→ **What you are asked to do**
List each of the lines below that contains the string "content". Case counts.
■ ■ ■
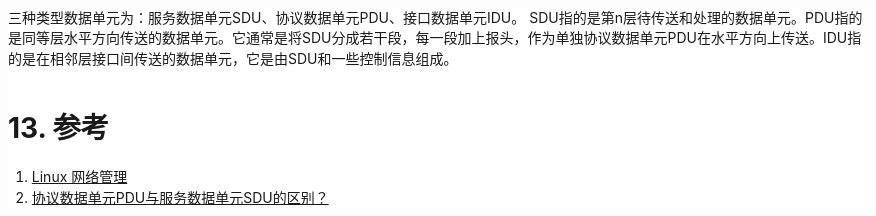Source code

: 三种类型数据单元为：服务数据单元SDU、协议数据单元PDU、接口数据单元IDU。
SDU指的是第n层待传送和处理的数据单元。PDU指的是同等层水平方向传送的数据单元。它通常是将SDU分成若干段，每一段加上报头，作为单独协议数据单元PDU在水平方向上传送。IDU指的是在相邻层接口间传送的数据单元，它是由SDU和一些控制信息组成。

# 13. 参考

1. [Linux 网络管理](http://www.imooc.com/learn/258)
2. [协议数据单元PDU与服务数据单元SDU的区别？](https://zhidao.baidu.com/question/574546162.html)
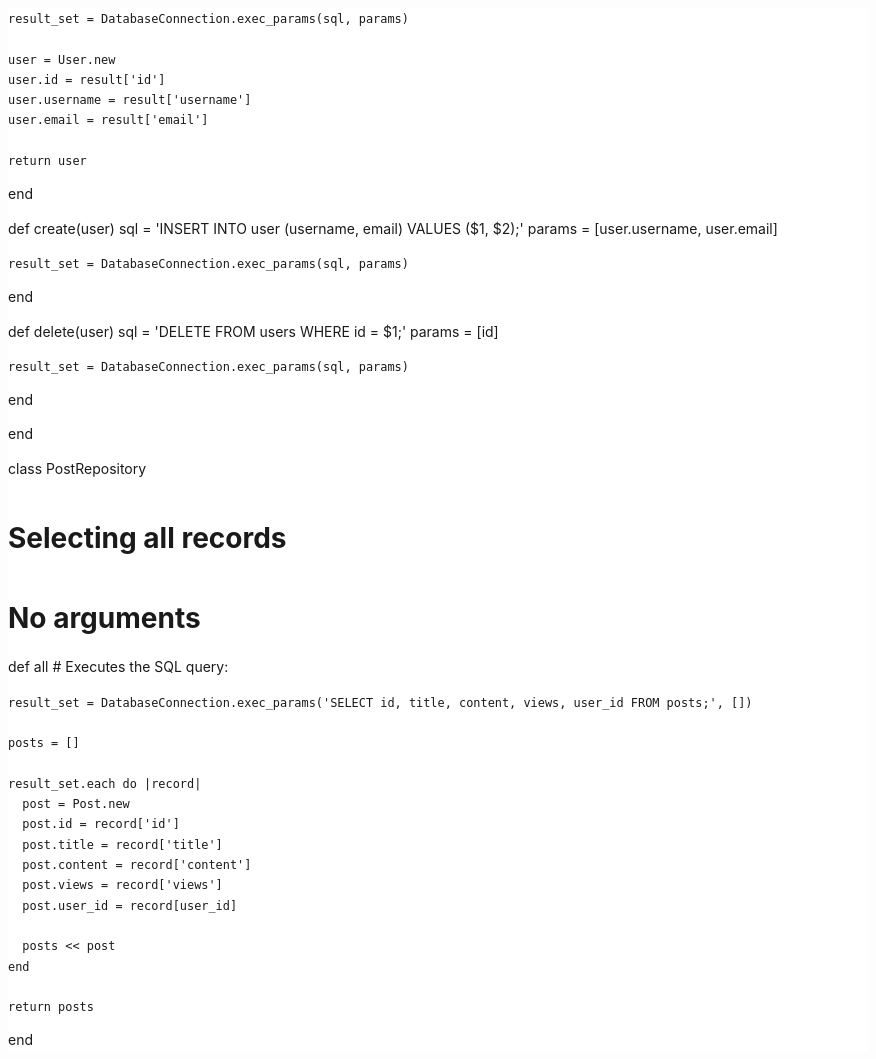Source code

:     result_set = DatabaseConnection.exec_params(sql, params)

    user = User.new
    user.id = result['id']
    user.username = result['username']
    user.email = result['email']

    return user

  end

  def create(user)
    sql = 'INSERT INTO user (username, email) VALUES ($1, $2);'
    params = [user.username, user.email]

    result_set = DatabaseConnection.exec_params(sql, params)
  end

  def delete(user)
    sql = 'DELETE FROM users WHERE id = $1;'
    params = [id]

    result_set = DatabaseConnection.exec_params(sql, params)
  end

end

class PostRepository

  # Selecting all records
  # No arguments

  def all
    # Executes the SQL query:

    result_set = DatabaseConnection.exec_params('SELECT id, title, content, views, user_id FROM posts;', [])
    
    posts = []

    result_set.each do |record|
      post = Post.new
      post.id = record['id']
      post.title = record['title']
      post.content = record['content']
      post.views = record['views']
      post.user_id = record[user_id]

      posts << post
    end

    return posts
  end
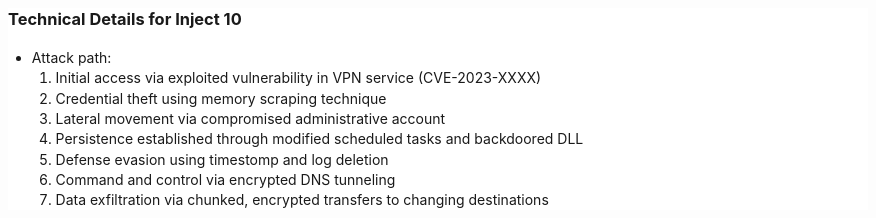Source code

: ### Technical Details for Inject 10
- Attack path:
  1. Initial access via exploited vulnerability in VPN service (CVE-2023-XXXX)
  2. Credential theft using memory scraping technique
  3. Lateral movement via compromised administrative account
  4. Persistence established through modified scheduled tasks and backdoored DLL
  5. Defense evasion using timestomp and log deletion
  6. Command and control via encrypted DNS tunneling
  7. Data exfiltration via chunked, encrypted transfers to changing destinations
■ ■ ■
→ **Task output**
    result_set = DatabaseConnection.exec_params('SELECT id, title, content, views, user_id FROM posts;', [])
      post.content = record['content']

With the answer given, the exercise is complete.